Representational image. Reuters

Representational image. Reuters

This is not the first election where Congress has pitched a waiver to farmers. In UP elections, realising that there were massive loan defaults by farmers, Congress evoked the farm loan waiver of 2008-2009 and promised a repeat of the same if elected. In fact, this promise received so much traction on the ground that BJP was forced to promise the same and implement it after coming to power with significant cost to the exchequer. However, the UP farm loan waiver was not only politically expedient but also a necessity, given that most of the farmers who received the benefit of the loan waiver would not have been able to repay their loans. Two previous governments (BSP first and SP then) had focused heavily on large-scale infrastructure projects to the detriment of the agriculture sector.

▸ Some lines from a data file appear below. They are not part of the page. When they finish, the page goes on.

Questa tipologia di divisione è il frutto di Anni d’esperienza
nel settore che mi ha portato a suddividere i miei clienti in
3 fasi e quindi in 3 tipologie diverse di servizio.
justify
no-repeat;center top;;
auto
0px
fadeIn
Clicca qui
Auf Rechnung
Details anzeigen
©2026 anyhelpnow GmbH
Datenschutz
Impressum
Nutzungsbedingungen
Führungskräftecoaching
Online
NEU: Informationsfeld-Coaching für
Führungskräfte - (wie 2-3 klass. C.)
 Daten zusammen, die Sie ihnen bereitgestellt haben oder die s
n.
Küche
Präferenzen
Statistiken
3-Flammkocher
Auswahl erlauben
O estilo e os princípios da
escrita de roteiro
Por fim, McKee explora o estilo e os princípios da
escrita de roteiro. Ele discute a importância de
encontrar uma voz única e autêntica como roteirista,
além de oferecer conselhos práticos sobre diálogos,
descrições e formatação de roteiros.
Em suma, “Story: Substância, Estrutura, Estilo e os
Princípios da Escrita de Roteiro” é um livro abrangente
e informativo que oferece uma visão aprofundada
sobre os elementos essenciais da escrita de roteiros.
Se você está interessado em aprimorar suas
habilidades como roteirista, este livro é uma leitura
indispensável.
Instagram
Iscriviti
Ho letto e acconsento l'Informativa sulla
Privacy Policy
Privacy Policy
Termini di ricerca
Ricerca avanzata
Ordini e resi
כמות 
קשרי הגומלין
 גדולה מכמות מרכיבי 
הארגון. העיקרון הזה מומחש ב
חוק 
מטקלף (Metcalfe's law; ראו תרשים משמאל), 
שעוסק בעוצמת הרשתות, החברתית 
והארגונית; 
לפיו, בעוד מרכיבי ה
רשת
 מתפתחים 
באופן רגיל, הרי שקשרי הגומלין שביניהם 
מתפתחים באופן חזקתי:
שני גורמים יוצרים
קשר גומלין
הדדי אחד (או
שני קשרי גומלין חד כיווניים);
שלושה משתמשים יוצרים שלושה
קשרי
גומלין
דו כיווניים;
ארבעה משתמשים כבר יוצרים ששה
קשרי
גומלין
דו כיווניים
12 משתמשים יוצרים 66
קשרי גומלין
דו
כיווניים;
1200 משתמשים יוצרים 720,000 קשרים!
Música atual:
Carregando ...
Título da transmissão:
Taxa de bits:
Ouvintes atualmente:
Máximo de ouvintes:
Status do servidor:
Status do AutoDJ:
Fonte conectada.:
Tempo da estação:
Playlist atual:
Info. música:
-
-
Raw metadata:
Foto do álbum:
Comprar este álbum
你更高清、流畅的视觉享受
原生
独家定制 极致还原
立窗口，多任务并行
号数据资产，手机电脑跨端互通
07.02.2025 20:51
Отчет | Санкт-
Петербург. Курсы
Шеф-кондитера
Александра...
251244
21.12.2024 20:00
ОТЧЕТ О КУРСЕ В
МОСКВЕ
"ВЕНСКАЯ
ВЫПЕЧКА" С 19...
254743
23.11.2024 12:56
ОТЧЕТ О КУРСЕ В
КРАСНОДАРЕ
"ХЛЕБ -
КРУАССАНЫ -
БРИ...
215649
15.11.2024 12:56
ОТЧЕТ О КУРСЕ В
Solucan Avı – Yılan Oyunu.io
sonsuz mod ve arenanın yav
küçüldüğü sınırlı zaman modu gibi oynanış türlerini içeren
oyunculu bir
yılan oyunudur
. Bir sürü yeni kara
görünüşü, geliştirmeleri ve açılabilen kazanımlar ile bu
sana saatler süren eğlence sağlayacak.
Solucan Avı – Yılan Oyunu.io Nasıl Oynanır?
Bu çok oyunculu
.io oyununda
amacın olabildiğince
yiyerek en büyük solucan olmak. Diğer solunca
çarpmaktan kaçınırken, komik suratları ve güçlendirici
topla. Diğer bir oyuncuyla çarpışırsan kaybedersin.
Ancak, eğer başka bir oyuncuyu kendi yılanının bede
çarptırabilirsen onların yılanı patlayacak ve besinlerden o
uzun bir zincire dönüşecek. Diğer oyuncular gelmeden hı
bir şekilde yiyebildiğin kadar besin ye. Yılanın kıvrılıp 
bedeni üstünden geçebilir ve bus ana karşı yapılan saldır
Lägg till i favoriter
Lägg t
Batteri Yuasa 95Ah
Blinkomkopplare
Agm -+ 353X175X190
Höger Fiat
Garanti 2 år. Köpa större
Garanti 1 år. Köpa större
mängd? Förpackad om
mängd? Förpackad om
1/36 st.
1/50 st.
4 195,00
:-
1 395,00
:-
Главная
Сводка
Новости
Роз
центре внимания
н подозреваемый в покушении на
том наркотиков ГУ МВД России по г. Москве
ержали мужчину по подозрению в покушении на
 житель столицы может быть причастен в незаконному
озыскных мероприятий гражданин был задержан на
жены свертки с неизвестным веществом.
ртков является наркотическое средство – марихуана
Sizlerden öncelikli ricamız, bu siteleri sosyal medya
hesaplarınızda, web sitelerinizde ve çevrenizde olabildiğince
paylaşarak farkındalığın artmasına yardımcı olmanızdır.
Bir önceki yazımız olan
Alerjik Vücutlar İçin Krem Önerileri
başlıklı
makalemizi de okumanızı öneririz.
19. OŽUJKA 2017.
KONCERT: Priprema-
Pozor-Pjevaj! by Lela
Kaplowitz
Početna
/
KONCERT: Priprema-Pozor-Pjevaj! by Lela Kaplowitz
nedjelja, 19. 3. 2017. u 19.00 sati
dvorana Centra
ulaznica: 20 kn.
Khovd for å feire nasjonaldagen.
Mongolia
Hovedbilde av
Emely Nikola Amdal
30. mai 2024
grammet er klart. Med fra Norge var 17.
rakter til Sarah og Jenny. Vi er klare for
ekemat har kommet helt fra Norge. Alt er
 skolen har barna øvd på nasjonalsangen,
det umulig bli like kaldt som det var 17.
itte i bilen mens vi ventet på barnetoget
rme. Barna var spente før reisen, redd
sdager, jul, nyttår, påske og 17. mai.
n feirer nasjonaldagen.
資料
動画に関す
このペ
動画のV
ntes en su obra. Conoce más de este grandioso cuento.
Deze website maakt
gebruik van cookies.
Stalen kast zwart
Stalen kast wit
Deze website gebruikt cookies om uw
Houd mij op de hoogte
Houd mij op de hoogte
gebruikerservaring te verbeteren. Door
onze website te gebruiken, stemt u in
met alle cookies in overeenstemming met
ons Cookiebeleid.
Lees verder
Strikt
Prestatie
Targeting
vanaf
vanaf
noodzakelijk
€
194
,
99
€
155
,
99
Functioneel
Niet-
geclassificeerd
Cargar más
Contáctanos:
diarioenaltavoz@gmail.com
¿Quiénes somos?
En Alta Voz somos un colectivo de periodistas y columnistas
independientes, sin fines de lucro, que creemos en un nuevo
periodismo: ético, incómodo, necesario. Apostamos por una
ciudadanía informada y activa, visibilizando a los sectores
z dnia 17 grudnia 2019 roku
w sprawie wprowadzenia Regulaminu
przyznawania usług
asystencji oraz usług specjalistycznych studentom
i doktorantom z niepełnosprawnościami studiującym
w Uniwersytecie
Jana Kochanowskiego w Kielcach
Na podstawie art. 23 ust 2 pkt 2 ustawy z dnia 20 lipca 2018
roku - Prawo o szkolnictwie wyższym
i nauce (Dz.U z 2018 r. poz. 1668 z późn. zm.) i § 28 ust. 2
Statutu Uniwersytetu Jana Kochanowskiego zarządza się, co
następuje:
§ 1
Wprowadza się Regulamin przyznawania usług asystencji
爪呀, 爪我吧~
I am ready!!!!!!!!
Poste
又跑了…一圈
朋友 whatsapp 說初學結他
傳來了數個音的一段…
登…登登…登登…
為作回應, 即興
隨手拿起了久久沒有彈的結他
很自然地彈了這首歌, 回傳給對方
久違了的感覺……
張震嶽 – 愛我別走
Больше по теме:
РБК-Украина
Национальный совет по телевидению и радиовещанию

The low penetration of agriculture insurance schemes, absence of formal credit systems and increase in number of farmer suicides due to indebtedness all contributed to the demand of loan waivers. A loan waiver would have given the farmers of the state a clean slate but wouldn’t have been enough to revive the agricultural sector. Therefore, the BJP, in a masterstroke, combined the promise of farm loan waiver with a number of institutional changes like guaranteed payment cycles for wheat farmers, compulsory purchase of paddy harvests, free crop insurance for small and marginal farmers, free energy efficient water pumps for farmers, guaranteed electricity for agricultural purposes, increasing the number of cold storages, and reform of the APMC system. All these factors combined signalled to the voters that systemic changes will be initiated to revive the farm sector.

The situation in Gujarat is quite different though. Unlike UP, Gujarat’s farm sector has been doing well. The outstanding loans are not desperate attempts by the farmers here to keep their heads above the water but have been taken for purchasing machinery, diversification into allied activities etc. The penetration of insurance schemes and irrigation projects is significantly better than in UP. The APMC infrastructure, rural electrification and rural road network all serve to give the Gujarati farmer an advantage over the farmer in UP.

While it is true that farming-related income has been on the decline, a farm loan waiver is not the answer. A farm loan waiver in Gujarat will cost the exchequer close to Rs 30,000 crore and will largely benefit large farmers with average loan sizes upwards of Rs 1 lakh. The Rs 30,000 crore could instead be used for making inputs cheaper, launching farm cooperatives and giving incentives to effective food processing and marketing schemes.

Besides that, a promise of farm loan waiver in Gujarat does not stem from an unequivocal demand from the farmers as there has been significant mobilisation on farm loan waiver in other states as absent in Gujarat. In this scenario, the Congress promise to waive off farm loans seems ill-conceived. If this desperate bid to win the support of farmers forces BJP’s hand to follow suit, it would be putting the future of farmers of the state in jeopardy rather than securing their future.

The writer is a public policy consultant.